MEDYADA neredeyse her gün yayınlanan ‘‘Kansere karşı etkili bir ilaç bulundu’’ haberlerini okuyan biri, bir kanser uzmanına, ‘‘Kanserin kesin tedavisi bulundu, değil mi?’’ diye sorar.
Aldığı cevap, ‘‘Eğer fareyseniz korkmanız için bir neden yok, farelerdeki kanserleri başarıyla tedavi ediyoruz’’ şeklindedir.

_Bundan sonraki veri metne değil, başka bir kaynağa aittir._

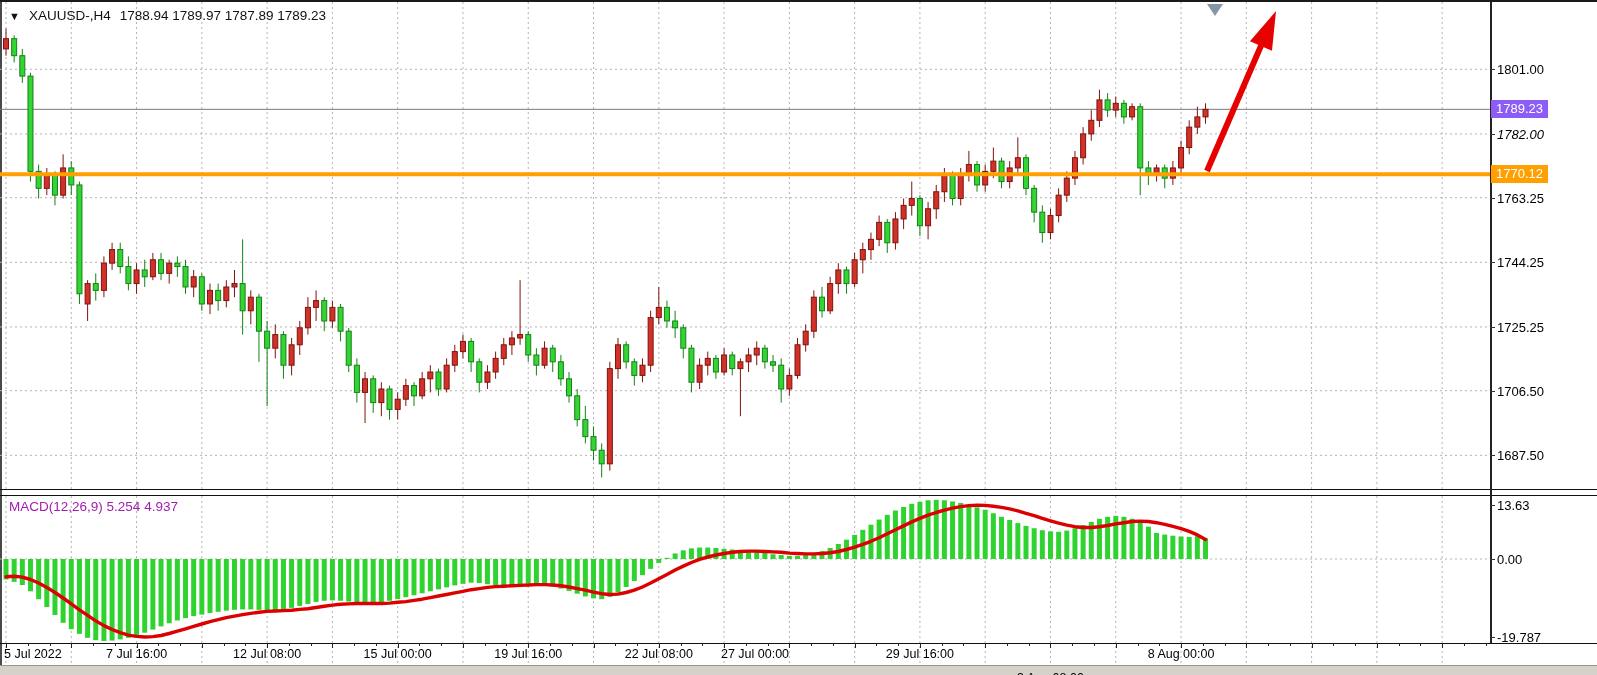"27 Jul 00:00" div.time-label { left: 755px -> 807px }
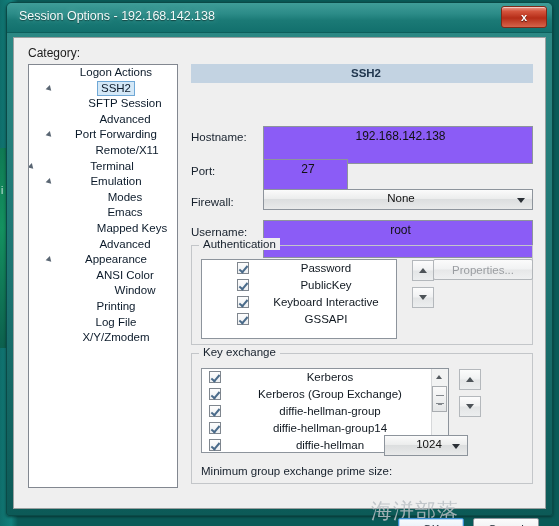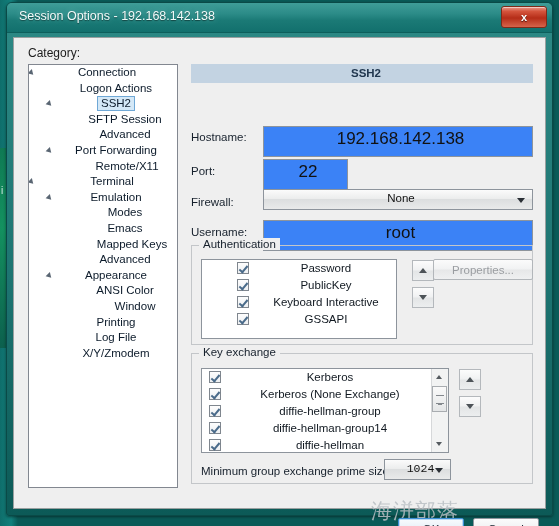"Connection" div.tree-item { html: <div><span></span><span>Connection</span></div> -> none }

Bunu aktarmamdaki neden insanların umutlarını ortadan kaldırmak değil, aceleci davranışları, gereksiz ümitleri kontrol altına alma çabasıdır.
‘‘Öyleyse, bu yazılanlar doğru değil mi?’’ diye sorduğunuzu duyar gibiyim. Yazılanların hepsi doğru, bu gelişmeler gerçekten oluyor, ama bunların eczanelere ulaşması için daha çok uzun süreler gerekiyor.
Ben bu yazı serimde, bir ilacın, düşünce safhasından eczaneye ulaşmasına kadar geçen süredeki öyküsünü anlatacağım.
Bu yazı serisini hazırlamam için bana yardımcı olan, ilaç araştırma ve geliştirme alanında dünyanın lider kuruluşlarından biri olan GlaxoSmithKline firmasına teşekkür ederek sözlerime başlamak istiyorum.
İLAÇ NASIL KEŞFEDİLİR?
İlacın keşfinde birçok yol var. Şans, bunlardan biri. Fleming, laboratuvarında çalışırken mikropların üretilmesinde kullanılan kaplardan birine bir parça küfün düşmesi ve bu bölümde mikrop üremediğini görmesi üzerine, bugünkü antibiyotiklerin babası olan Penisilin'i keşfetmiş. Fleming, çok daha temiz ve titiz çalışsa belki de penisilini keşfedemeyecekti.
Geleneksel tıp da, ilaç gelişimde önemli rol oynamıştır. Hipokrat zamanında ağrı kesmede ve ateş düşürmede söğüt ağacı kabukları kullanılırmış. Eski Mısırlılar bu amaçla yaban mersini bitkisinden yararlanmışlar. Bu bitkilerle yapılan çalışmalar, etkili maddenin salisilik asit olduğunu ortaya koymuş. Uzun bir süre bu amaçla salisilik asit kullanılmış. Yüz yılı aşkın bir süre önce Felix Hoffmann salisilik asidin yan etkilerini ortadan kaldıracak asetilleme yöntemini bulmuş. Bulduğu bu ürün, tüm dünya üzerinde o tarihten bu yana, ağrı kesici olarak en yaygın kullanılan aspirin.
Rastgele yapılan çalışmalarla da birçok ilaç keşfedilmiş. Artık geçerli olan yol, akılcı ilaç tasarımı olarak adlandırabileceğimiz yöntemler.
Öncü olarak adlandırabileceğimiz ilaç firmaları ürün tasarımı ve geliştirilmesi konusunda büyük çabalar harcıyorlar. Örneğin GlaxoSmithKline (GSK), dünya üzerindeki 7 ülkede bulunan 24 araştırma geliştirme (ARGE) tesisinde 16 bin çalışanı ile yılık cirosunun yüzde 15'lik bir kısmını (4 milyar dolar) bu konuya harcıyor.